Start of Information provided

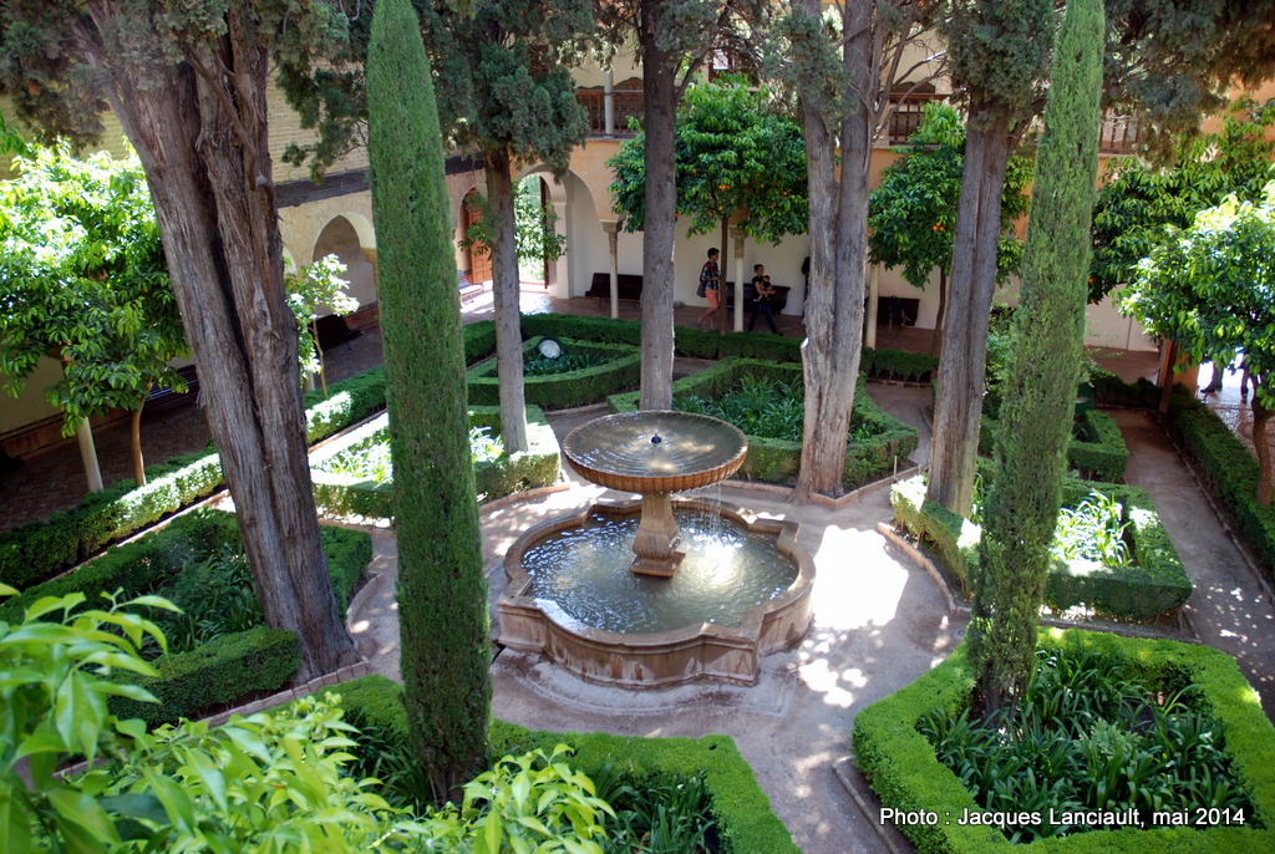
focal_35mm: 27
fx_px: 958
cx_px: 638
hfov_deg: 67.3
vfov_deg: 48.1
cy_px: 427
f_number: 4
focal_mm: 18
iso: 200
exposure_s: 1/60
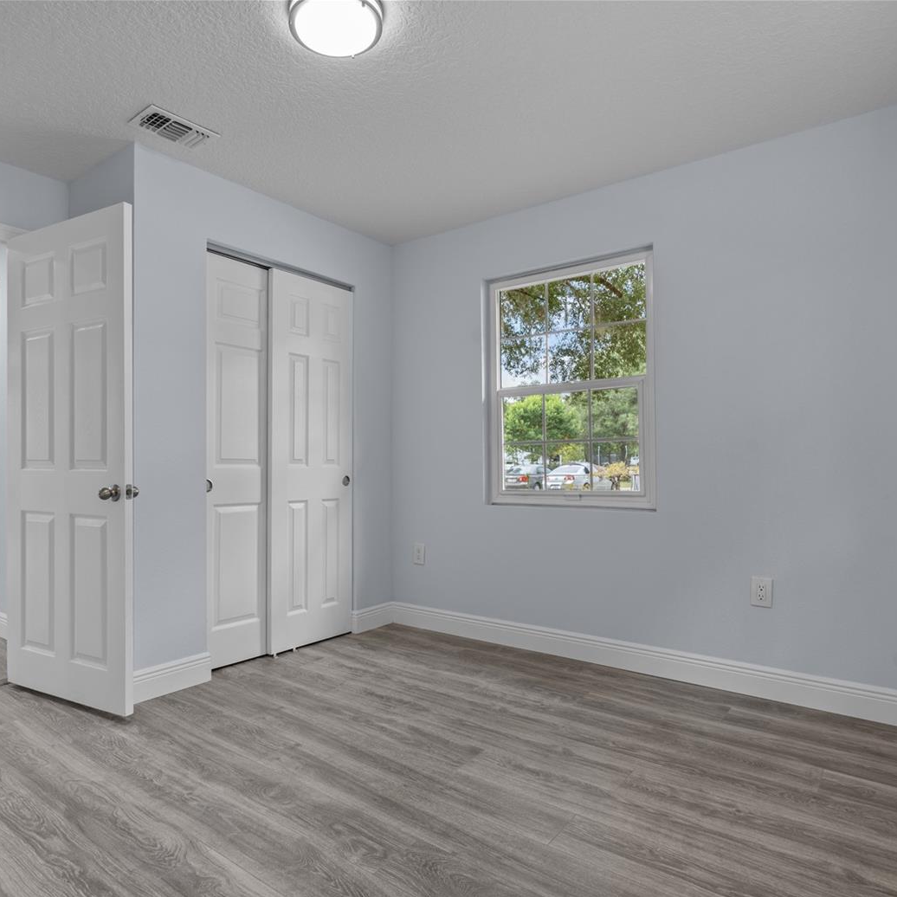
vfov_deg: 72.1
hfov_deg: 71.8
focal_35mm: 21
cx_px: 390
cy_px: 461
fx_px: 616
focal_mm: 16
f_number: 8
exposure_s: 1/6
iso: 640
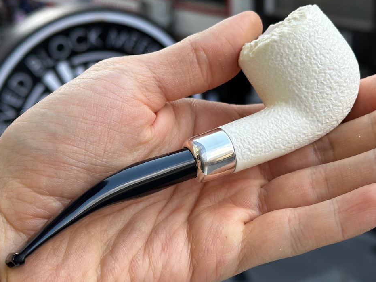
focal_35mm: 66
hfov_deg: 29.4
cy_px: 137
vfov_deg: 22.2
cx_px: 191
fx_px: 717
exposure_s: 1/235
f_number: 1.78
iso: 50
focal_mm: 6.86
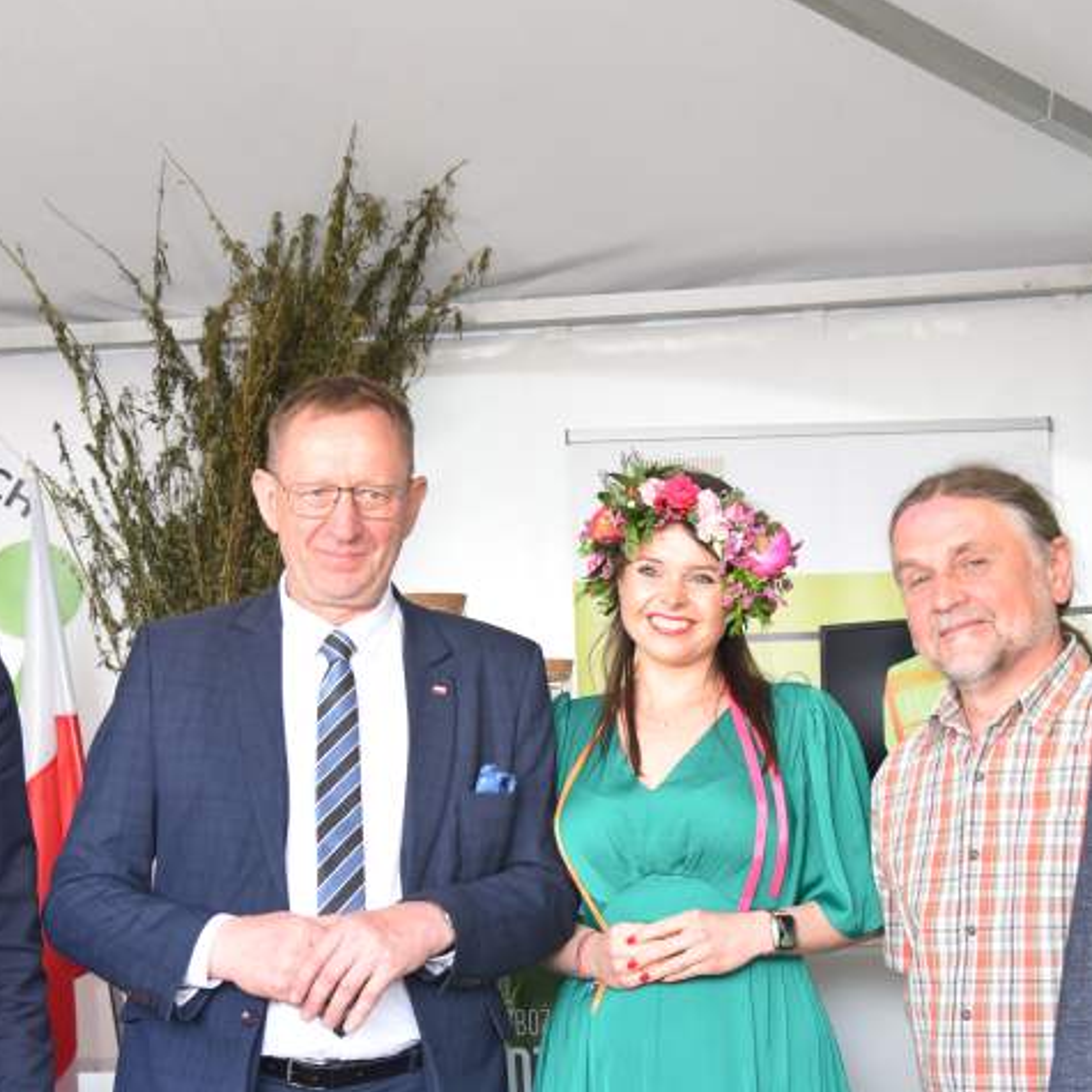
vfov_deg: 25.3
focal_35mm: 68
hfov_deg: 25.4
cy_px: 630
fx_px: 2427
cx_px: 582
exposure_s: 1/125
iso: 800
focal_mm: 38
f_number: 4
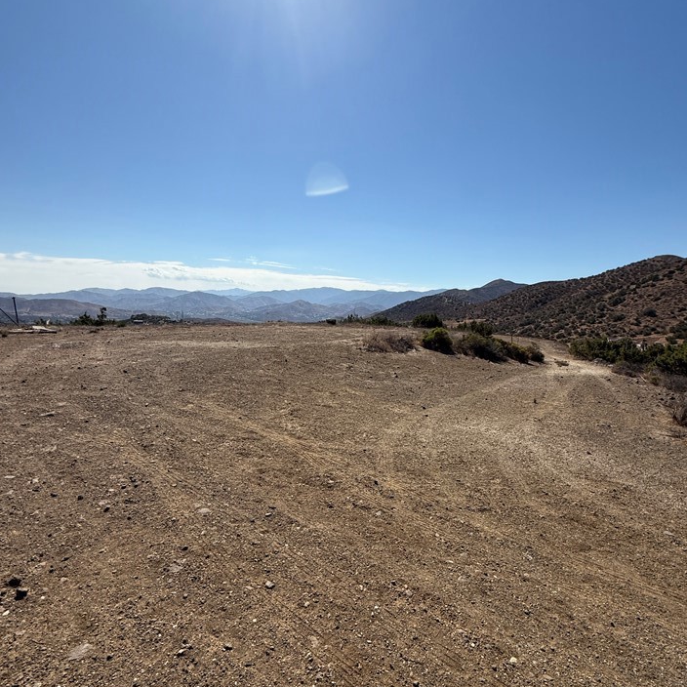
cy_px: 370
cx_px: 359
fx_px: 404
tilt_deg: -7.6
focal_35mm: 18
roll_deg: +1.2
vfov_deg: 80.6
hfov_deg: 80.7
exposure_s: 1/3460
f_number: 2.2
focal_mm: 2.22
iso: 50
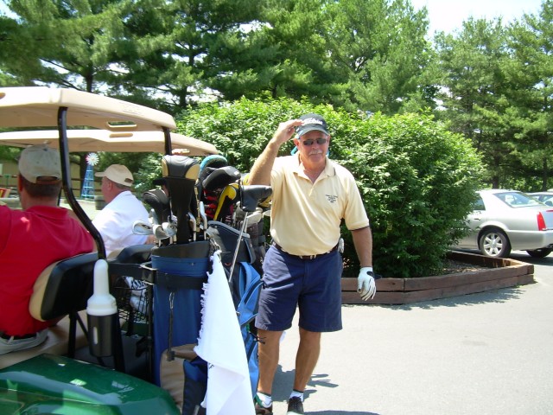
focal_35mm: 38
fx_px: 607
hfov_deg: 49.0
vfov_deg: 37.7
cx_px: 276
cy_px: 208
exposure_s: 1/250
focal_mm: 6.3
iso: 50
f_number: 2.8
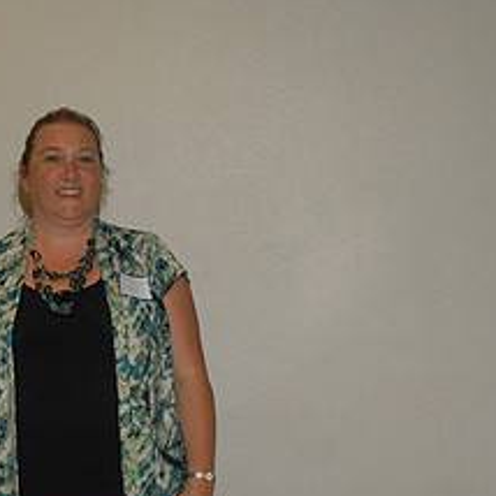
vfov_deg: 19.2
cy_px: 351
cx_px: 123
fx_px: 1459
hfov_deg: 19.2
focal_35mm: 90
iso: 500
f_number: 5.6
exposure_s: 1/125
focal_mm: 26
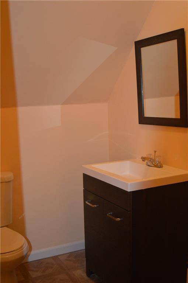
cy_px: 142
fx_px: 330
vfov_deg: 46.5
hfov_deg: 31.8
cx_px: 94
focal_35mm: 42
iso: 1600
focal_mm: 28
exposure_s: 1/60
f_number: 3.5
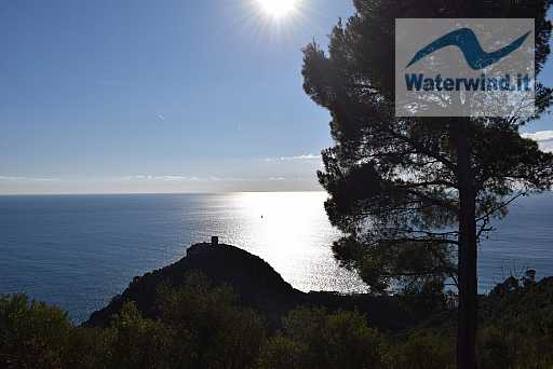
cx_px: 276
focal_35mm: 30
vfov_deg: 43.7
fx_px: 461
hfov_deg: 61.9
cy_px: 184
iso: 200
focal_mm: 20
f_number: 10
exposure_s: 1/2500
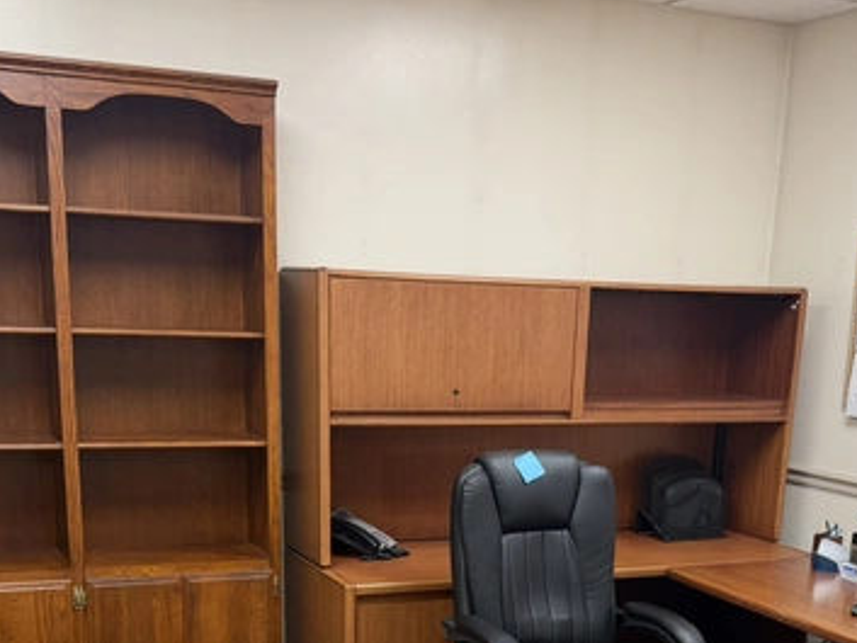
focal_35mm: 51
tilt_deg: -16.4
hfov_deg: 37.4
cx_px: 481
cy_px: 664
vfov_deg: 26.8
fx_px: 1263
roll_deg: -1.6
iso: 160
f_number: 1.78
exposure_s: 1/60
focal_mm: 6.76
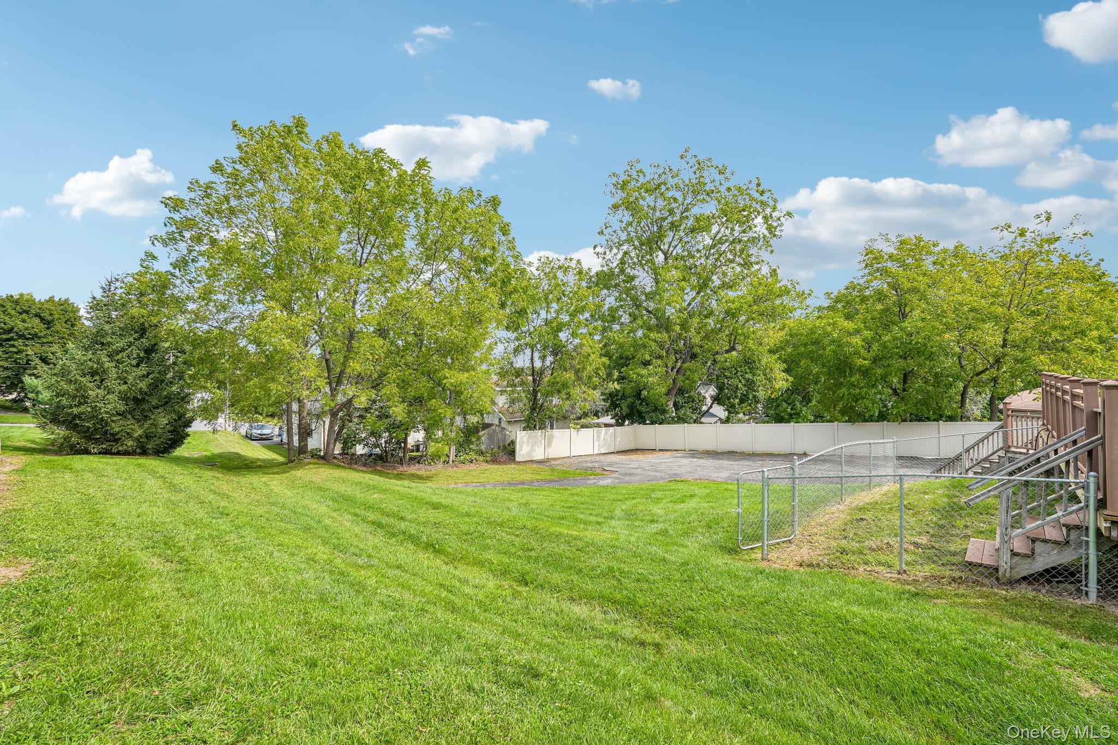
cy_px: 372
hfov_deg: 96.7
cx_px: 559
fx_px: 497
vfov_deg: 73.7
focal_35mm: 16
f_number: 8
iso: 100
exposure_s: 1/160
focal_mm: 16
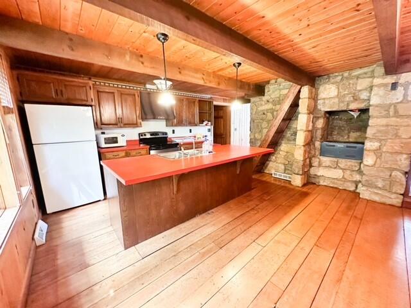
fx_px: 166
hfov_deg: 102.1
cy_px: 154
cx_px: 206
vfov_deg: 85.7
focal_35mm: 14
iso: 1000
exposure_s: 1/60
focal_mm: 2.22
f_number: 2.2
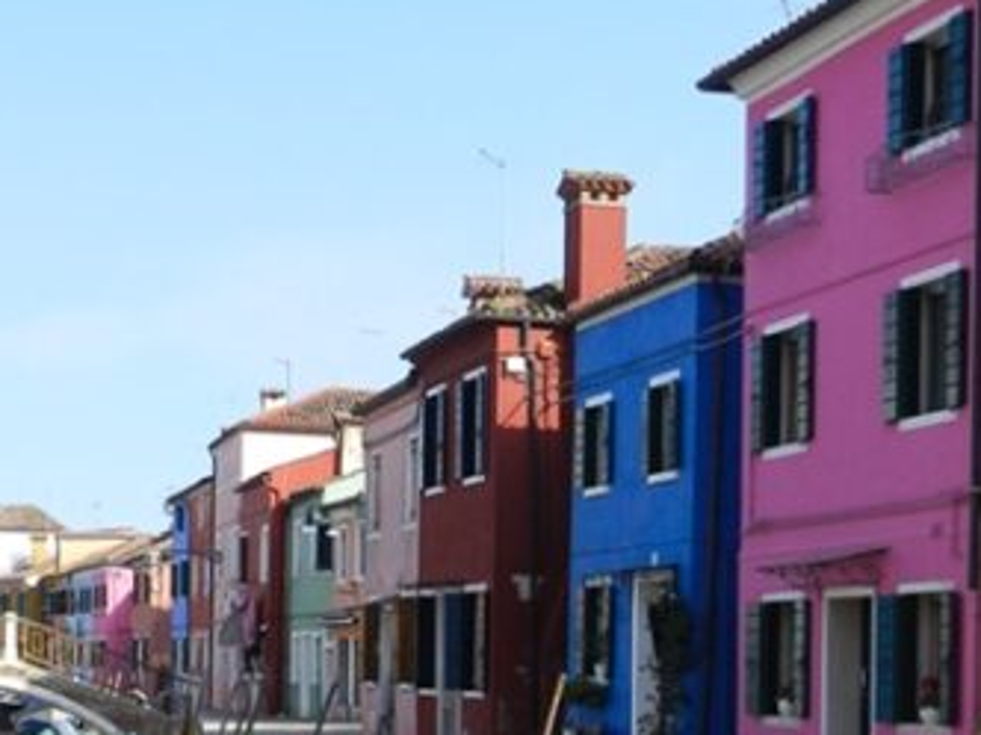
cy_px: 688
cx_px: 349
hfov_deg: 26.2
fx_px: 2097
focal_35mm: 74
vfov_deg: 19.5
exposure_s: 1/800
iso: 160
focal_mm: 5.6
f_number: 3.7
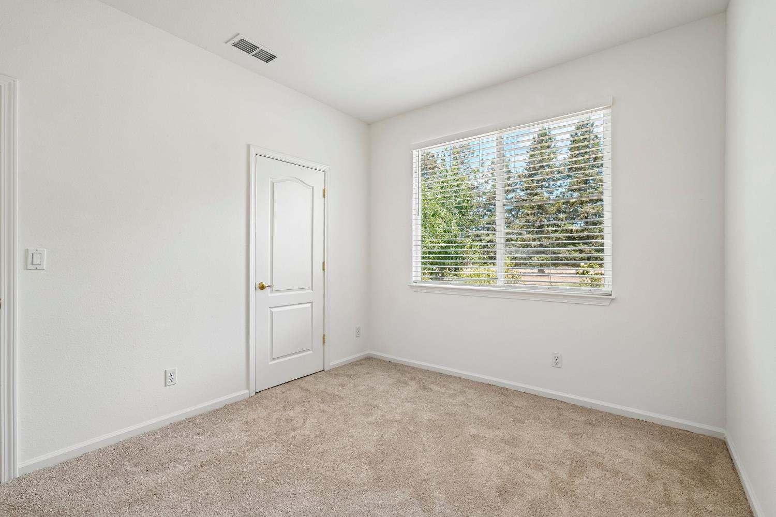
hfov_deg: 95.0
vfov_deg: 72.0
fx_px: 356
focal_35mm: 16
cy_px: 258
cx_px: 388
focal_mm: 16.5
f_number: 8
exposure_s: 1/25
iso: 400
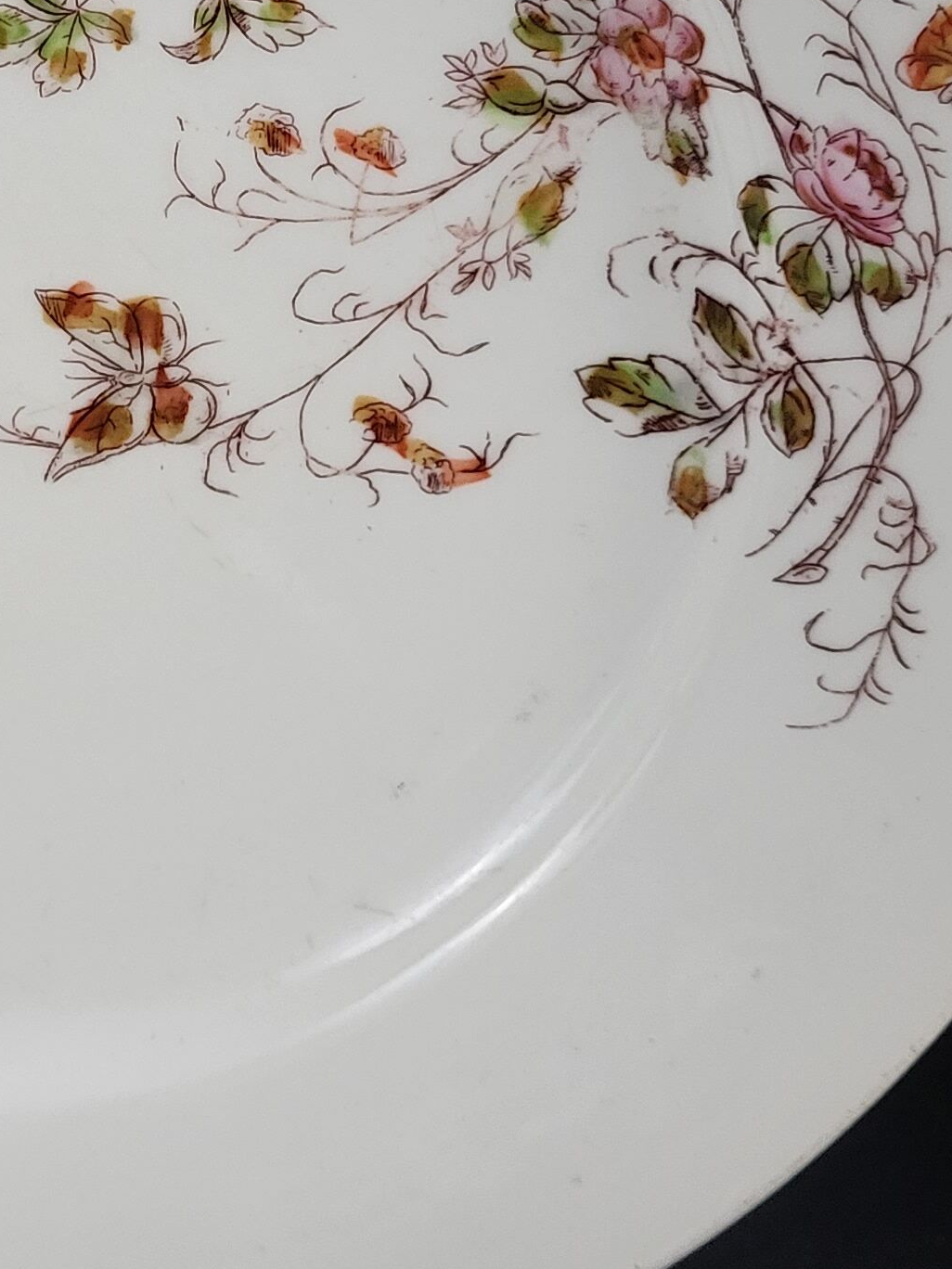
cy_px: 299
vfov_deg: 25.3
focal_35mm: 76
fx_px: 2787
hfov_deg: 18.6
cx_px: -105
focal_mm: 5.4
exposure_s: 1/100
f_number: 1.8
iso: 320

End of Information provided

Write out all the material above exactly, with no image carried over.

focal_35mm: 27
fx_px: 958
cx_px: 638
hfov_deg: 67.3
vfov_deg: 48.1
cy_px: 427
f_number: 4
focal_mm: 18
iso: 200
exposure_s: 1/60
vfov_deg: 72.1
hfov_deg: 71.8
focal_35mm: 21
cx_px: 390
cy_px: 461
fx_px: 616
focal_mm: 16
f_number: 8
exposure_s: 1/6
iso: 640
focal_35mm: 66
hfov_deg: 29.4
cy_px: 137
vfov_deg: 22.2
cx_px: 191
fx_px: 717
exposure_s: 1/235
f_number: 1.78
iso: 50
focal_mm: 6.86
vfov_deg: 25.3
focal_35mm: 68
hfov_deg: 25.4
cy_px: 630
fx_px: 2427
cx_px: 582
exposure_s: 1/125
iso: 800
focal_mm: 38
f_number: 4
cy_px: 370
cx_px: 359
fx_px: 404
tilt_deg: -7.6
focal_35mm: 18
roll_deg: +1.2
vfov_deg: 80.6
hfov_deg: 80.7
exposure_s: 1/3460
f_number: 2.2
focal_mm: 2.22
iso: 50
focal_35mm: 38
fx_px: 607
hfov_deg: 49.0
vfov_deg: 37.7
cx_px: 276
cy_px: 208
exposure_s: 1/250
focal_mm: 6.3
iso: 50
f_number: 2.8
vfov_deg: 19.2
cy_px: 351
cx_px: 123
fx_px: 1459
hfov_deg: 19.2
focal_35mm: 90
iso: 500
f_number: 5.6
exposure_s: 1/125
focal_mm: 26
cy_px: 142
fx_px: 330
vfov_deg: 46.5
hfov_deg: 31.8
cx_px: 94
focal_35mm: 42
iso: 1600
focal_mm: 28
exposure_s: 1/60
f_number: 3.5
cx_px: 276
focal_35mm: 30
vfov_deg: 43.7
fx_px: 461
hfov_deg: 61.9
cy_px: 184
iso: 200
focal_mm: 20
f_number: 10
exposure_s: 1/2500
focal_35mm: 51
tilt_deg: -16.4
hfov_deg: 37.4
cx_px: 481
cy_px: 664
vfov_deg: 26.8
fx_px: 1263
roll_deg: -1.6
iso: 160
f_number: 1.78
exposure_s: 1/60
focal_mm: 6.76
cy_px: 372
hfov_deg: 96.7
cx_px: 559
fx_px: 497
vfov_deg: 73.7
focal_35mm: 16
f_number: 8
iso: 100
exposure_s: 1/160
focal_mm: 16
fx_px: 166
hfov_deg: 102.1
cy_px: 154
cx_px: 206
vfov_deg: 85.7
focal_35mm: 14
iso: 1000
exposure_s: 1/60
focal_mm: 2.22
f_number: 2.2
cy_px: 688
cx_px: 349
hfov_deg: 26.2
fx_px: 2097
focal_35mm: 74
vfov_deg: 19.5
exposure_s: 1/800
iso: 160
focal_mm: 5.6
f_number: 3.7
hfov_deg: 95.0
vfov_deg: 72.0
fx_px: 356
focal_35mm: 16
cy_px: 258
cx_px: 388
focal_mm: 16.5
f_number: 8
exposure_s: 1/25
iso: 400
cy_px: 299
vfov_deg: 25.3
focal_35mm: 76
fx_px: 2787
hfov_deg: 18.6
cx_px: -105
focal_mm: 5.4
exposure_s: 1/100
f_number: 1.8
iso: 320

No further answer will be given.